> **Tasks for this exercise**
1. Answer these questions using the heart disease analysis text:
(a) What percentage of individuals do not have heart disease?
(b) What figure size is set for the population age countplot?
(c) What age range does the code assign to Middle_Ages?
2. Reproduce the part of the heart disease analysis text that opens with the words containing "print('Middle Ages =',len(Middle_Ages))" and closes with "y=counts, hue=categories, dodge=False)".
[Provided text Boundary: Start]
46% of individuals have heart disease.

54% of individuals do not have heart disease.

In [None]:
# plotting countplot of population age using matplotlib and seaborn

plt.figure(figsize=(13,13))
plt.title('Population Age')
sns.countplot(x='age', data=data,hue="age", palette='bright',dodge=False)
plt.xlabel('Age')
plt.ylabel('Count')
plt.show()

⇒ we can observe the count of population according to the their age eg. young, middle-age,senior and elder people

In [None]:
## Statistical Analysis

# Calculate Minimum Age
Min_Age = data['age'].min()

# Calculate Maximum Age
Max_Age = data['age'].max()

# Calculate Mean Age
Mean_Age = data['age'].mean()

print("Minimum Age =", Min_Age)
print("Maximum Age =", Max_Age)
print("Mean Age =", Mean_Age)

In [None]:
#Categorical Analysis

Young_Ages=data[(data['age']>=29) & (data['age']<40)]
Middle_Ages=data[(data['age']>=40) & (data['age']<55)]
Senior_Ages=data[(data['age']>=55) & (data['age']<65)]
Elderly_Ages=data[(data['age']>65)]
print('Young Ages =',len(Young_Ages))
print('Middle Ages =',len(Middle_Ages))
print('Senior Ages =',len(Senior_Ages))
print('Elderly Ages =',len(Elderly_Ages))

In [None]:
#Bar Plot Creation of Age Category using MatplotLib and Seaborn
# Ensure categories are a list
categories = ['Young_Ages', 'Middle_Ages', 'Senior_Ages', 'Elderly_Ages']
counts = [len(Young_Ages), len(Middle_Ages), len(Senior_Ages), len(Elderly_Ages)]
    
# Create the bar plot
sns.barplot(x=categories, y=counts, hue=categories, dodge=False)
[Provided text Boundary: End]
[Listed records Boundary: Start]
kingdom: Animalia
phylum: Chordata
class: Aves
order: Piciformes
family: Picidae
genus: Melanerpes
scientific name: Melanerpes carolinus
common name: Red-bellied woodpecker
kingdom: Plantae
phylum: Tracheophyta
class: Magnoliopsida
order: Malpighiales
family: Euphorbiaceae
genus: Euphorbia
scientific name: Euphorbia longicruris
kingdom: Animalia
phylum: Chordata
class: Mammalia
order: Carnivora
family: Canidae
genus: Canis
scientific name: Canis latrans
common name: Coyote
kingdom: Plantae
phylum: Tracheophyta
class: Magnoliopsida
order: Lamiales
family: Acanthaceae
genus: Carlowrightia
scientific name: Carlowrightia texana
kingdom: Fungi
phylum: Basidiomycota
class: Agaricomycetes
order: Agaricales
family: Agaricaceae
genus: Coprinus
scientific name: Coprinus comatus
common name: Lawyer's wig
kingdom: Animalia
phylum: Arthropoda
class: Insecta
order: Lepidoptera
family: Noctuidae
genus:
[Listed records Boundary: End]
> **Response list**
1.
(a) 54%
(b) (13,13)
(c) 40 or older and under 55

2.
print('Middle Ages =',len(Middle_Ages))
print('Senior Ages =',len(Senior_Ages))
print('Elderly Ages =',len(Elderly_Ages))

In [None]:
#Bar Plot Creation of Age Category using MatplotLib and Seaborn
# Ensure categories are a list
categories = ['Young_Ages', 'Middle_Ages', 'Senior_Ages', 'Elderly_Ages']
counts = [len(Young_Ages), len(Middle_Ages), len(Senior_Ages), len(Elderly_Ages)]
    
# Create the bar plot
sns.barplot(x=categories, y=counts, hue=categories, dodge=False)